Contrary to what is reported in the literature, our study did not find a significant difference in medication adherence based on age,8,34 race,35 and education.36 In our sample, we did not find these predictive factors of non-adherence. Moreover, we did not find high stress levels to be a predictor of low adherence, although previous studies have found depression and living alone to be significant risk factors.37 It is possible that our small sample size masked differences. Additionally, our population was drawn from a single academic center and the patients of one faculty physician which may also have affected our findings.

Recent studies have found several lifestyle modifiable factors limit glaucoma disease progression, such as smoking cessation, exercise, limit of caffeine intake, control of diabetes, consumption of antioxidants, balanced diet of fruits and vegetables, and maintenance of a healthy weight.28,38–40 Given the multifactorial causes of glaucoma, a comprehensive approach that focuses on other aspects of glaucoma disease management including eating a healthy diet, exercising, managing stress, and supplementing with vitamins may not only improve medication adherence but also ultimately lead to the clinically important outcome of improved IOP.
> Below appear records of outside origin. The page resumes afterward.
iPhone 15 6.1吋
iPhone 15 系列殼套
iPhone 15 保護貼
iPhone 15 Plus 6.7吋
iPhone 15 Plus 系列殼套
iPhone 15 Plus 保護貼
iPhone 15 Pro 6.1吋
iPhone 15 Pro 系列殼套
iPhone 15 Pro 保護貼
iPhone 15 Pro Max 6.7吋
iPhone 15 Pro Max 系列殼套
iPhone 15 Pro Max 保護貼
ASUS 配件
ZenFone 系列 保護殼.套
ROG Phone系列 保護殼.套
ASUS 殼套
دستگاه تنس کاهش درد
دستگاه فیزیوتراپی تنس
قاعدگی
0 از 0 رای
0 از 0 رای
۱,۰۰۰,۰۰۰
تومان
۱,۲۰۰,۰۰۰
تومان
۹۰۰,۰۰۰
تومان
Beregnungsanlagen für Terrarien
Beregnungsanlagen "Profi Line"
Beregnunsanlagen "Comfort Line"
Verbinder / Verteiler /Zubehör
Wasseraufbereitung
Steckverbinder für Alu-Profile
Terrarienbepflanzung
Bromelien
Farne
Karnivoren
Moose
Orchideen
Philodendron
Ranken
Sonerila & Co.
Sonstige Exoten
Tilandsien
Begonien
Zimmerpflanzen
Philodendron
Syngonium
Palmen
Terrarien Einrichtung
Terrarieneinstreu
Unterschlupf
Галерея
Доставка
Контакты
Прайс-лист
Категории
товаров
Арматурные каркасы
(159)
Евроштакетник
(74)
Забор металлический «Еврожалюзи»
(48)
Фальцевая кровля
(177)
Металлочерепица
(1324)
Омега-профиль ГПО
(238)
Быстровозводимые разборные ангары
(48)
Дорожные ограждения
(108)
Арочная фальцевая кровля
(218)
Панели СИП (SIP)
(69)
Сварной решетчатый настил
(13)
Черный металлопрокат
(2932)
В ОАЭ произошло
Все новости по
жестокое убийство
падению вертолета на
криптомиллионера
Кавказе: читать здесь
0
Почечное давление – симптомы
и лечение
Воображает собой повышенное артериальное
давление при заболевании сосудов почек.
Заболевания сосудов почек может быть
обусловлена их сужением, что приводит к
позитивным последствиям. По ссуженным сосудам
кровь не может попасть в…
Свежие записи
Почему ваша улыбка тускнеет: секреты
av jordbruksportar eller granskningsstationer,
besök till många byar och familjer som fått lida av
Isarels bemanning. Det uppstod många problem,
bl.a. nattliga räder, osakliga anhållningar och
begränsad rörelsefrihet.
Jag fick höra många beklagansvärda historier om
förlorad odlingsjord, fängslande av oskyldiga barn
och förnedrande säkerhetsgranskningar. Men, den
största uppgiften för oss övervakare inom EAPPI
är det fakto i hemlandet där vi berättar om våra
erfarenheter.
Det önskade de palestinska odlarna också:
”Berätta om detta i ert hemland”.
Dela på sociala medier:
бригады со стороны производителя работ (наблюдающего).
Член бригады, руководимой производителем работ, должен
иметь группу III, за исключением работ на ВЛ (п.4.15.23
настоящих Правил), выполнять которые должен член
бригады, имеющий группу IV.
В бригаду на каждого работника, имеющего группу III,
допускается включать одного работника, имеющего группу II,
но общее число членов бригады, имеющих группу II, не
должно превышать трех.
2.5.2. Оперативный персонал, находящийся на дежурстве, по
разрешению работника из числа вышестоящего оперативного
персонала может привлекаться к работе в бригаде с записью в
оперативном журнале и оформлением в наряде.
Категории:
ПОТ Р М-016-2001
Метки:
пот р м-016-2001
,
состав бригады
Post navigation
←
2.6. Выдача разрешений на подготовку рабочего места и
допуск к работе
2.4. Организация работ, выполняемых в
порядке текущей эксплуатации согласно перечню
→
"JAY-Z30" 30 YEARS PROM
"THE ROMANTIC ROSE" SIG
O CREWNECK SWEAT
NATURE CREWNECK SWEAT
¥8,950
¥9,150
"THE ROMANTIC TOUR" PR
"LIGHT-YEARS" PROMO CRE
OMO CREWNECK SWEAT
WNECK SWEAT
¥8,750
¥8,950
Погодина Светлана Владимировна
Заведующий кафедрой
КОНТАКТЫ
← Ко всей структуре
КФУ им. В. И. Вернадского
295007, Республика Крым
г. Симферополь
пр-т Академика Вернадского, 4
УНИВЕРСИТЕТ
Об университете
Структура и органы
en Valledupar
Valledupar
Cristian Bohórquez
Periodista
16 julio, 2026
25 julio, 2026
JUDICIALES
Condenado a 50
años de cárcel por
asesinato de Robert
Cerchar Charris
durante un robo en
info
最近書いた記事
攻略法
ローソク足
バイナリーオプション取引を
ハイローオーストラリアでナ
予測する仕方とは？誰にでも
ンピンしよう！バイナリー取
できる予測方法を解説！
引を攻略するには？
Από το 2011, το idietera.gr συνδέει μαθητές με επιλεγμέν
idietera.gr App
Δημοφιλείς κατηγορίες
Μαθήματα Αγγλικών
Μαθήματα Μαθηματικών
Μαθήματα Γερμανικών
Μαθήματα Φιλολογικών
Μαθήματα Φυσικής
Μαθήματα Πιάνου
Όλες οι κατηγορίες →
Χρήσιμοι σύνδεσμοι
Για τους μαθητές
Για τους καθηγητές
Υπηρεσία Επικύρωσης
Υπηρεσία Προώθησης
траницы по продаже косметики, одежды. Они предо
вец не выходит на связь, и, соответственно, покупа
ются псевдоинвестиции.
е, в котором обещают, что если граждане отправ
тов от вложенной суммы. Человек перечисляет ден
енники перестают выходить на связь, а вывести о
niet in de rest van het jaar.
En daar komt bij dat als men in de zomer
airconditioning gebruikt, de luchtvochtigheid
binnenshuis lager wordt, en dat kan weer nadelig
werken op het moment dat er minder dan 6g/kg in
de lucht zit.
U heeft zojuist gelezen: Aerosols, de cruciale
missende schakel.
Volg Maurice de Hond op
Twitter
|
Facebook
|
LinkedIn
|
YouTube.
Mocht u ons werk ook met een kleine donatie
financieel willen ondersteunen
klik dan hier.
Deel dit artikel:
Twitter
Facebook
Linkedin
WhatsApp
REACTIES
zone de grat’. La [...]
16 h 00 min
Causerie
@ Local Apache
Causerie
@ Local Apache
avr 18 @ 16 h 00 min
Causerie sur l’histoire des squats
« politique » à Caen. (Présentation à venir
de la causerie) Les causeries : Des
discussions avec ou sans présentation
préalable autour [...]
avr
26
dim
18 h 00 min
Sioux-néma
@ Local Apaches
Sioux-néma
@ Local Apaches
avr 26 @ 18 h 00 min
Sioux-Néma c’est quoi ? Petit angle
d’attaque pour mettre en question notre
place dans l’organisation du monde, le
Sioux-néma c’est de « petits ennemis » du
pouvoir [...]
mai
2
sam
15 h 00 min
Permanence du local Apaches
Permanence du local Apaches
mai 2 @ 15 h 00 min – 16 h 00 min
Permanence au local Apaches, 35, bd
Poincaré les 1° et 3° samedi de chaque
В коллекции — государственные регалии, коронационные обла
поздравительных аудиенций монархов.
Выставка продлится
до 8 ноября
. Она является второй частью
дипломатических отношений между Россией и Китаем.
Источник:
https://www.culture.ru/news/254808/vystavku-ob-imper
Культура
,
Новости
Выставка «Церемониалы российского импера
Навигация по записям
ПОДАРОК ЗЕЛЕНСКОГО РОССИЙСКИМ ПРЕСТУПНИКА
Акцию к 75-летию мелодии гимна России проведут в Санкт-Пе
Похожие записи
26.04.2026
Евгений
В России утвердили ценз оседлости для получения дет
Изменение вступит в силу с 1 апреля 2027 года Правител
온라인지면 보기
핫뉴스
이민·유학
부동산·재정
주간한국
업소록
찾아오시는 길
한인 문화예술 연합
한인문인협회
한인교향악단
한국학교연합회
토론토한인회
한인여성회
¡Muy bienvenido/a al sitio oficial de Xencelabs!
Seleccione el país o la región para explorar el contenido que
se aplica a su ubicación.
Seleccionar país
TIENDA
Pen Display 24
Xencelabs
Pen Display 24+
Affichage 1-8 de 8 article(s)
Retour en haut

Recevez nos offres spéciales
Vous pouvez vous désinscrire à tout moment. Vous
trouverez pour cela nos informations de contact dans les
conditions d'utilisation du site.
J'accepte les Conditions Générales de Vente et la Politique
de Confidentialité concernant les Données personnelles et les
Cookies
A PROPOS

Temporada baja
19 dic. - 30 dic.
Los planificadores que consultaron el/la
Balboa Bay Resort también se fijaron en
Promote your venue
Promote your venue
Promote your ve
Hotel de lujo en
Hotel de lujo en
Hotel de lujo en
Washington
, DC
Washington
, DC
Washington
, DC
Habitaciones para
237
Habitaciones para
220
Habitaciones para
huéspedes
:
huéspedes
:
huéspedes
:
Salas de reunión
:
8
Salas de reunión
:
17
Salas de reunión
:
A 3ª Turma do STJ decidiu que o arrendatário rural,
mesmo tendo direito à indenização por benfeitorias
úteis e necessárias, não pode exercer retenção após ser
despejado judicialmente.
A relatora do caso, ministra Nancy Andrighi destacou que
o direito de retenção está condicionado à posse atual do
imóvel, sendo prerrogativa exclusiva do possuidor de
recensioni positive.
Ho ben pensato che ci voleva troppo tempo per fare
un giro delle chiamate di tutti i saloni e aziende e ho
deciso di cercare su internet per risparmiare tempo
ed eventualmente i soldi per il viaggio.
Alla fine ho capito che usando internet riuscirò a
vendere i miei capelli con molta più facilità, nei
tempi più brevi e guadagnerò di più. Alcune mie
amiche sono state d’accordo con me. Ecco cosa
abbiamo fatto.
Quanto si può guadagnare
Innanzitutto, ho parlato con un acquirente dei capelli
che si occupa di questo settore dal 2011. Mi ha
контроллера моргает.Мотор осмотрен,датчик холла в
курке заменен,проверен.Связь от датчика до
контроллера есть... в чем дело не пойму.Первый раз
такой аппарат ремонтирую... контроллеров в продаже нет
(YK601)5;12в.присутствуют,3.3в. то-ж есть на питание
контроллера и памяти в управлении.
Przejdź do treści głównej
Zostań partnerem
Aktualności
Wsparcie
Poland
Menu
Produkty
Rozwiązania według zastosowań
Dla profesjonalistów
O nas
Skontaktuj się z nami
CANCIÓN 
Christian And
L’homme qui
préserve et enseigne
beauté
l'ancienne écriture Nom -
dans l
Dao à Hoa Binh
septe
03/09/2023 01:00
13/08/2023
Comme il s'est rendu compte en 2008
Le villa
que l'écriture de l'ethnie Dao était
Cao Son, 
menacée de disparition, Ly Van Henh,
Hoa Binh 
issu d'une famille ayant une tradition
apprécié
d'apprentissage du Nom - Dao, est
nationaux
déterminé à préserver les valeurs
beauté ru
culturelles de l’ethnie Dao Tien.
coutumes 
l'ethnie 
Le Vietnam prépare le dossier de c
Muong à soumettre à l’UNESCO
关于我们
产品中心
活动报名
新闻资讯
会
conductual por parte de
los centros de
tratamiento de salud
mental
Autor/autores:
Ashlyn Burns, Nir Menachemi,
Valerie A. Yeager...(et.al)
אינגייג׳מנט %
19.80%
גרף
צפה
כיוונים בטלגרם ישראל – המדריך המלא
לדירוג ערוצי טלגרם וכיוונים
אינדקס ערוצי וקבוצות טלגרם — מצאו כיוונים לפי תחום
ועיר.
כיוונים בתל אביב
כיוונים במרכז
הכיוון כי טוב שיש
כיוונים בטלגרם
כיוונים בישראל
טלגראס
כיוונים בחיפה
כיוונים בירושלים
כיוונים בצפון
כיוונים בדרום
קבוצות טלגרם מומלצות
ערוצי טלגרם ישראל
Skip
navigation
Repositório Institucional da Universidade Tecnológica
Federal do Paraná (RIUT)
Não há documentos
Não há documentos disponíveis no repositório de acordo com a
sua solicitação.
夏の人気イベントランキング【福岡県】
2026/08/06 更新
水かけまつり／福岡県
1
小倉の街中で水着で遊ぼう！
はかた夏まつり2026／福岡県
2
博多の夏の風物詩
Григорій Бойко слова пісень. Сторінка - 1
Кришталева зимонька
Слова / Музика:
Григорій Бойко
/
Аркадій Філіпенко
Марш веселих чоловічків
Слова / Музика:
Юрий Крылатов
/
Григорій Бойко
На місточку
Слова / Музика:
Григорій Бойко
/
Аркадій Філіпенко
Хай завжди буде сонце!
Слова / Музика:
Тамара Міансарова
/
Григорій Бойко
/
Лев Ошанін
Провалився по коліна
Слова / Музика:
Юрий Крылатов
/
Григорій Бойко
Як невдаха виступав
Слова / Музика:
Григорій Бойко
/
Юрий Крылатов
This study was not without limitations. Self-reported responses to medication adherence were used as our primary outcome, a measure that has been documented previously as being often overestimated.41 Patients were aware they were part of a research study analyzing the effects of lifestyle counseling on glaucoma. This most likely contributed to the Hawthorne effect,42 artificially increasing adherence to medication regimens. Our sample size was limited due to an extensive exclusion criteria and time restrictions for primary data collection, impacting the generalizability of our results. Additionally, we were not able to assess IOP at follow-up as it was conducted over the phone and not in clinic. Furthermore, due to our research team being primarily composed of medical students with limited schedules, we were not able to assess the effects of a more continuous intervention with repeated lifestyle counseling sessions and long-term follow-up. Pursuing a more long-term follow-up rather than 2–3 weeks would have elucidated more information regarding the endurance of medication adherence improvement.11

Despite these limitations, our study proved that lifestyle counseling sessions significantly improved glaucoma medication adherence and opens the door for a more holistic approach towards patient counseling. Many ophthalmologists and glaucoma specialists are already counseling their patients regarding lifestyle choices. This study is the first study to provide statistical evidence that lifestyle counseling increased medication adherence. Current epidemiological studies have attempted to stratify the risk for glaucoma onset by analyzing the effects of certain lifestyle risk factors such as smoking, diet, and exercise on the IOP of healthy subjects.28 More research is needed on whether lifestyle changes in conjunction with medication adherence can improve or prevent progression of glaucoma in patients who are already suffering from the condition.

Lifestyle counseling sessions inclusive of diet, exercise, stress, vitamin intake, and medication improved medication adherence in glaucoma patients. This study was limited by self-reported outcome measures and sample size constraints. Future studies should analyze whether lifestyle counseling improves medication adherence in a larger multi-center study population as well as long-term clinical outcomes, such as continued medication adherence and improved IOP.

Acknowledgments

Special thanks to Beverley Adams-Huet and M.S, Xilong Li, Ph.D. for providing statistical analysis and to Drs. Andrew Pazandak, Ghadeer Al-Humimat, and Derek Fung for reviewing our manuscript.

Funding

Supported in part by an unrestricted grant from the Research to Prevent Blindness, New York, NY: Visual Sciences Core Grant EY020799, NIH CTSA Grant UL1TR001105 and CTSA NIH Grant UL1-RR024982.

Disclosure

The authors report no conflicts of interest in this work.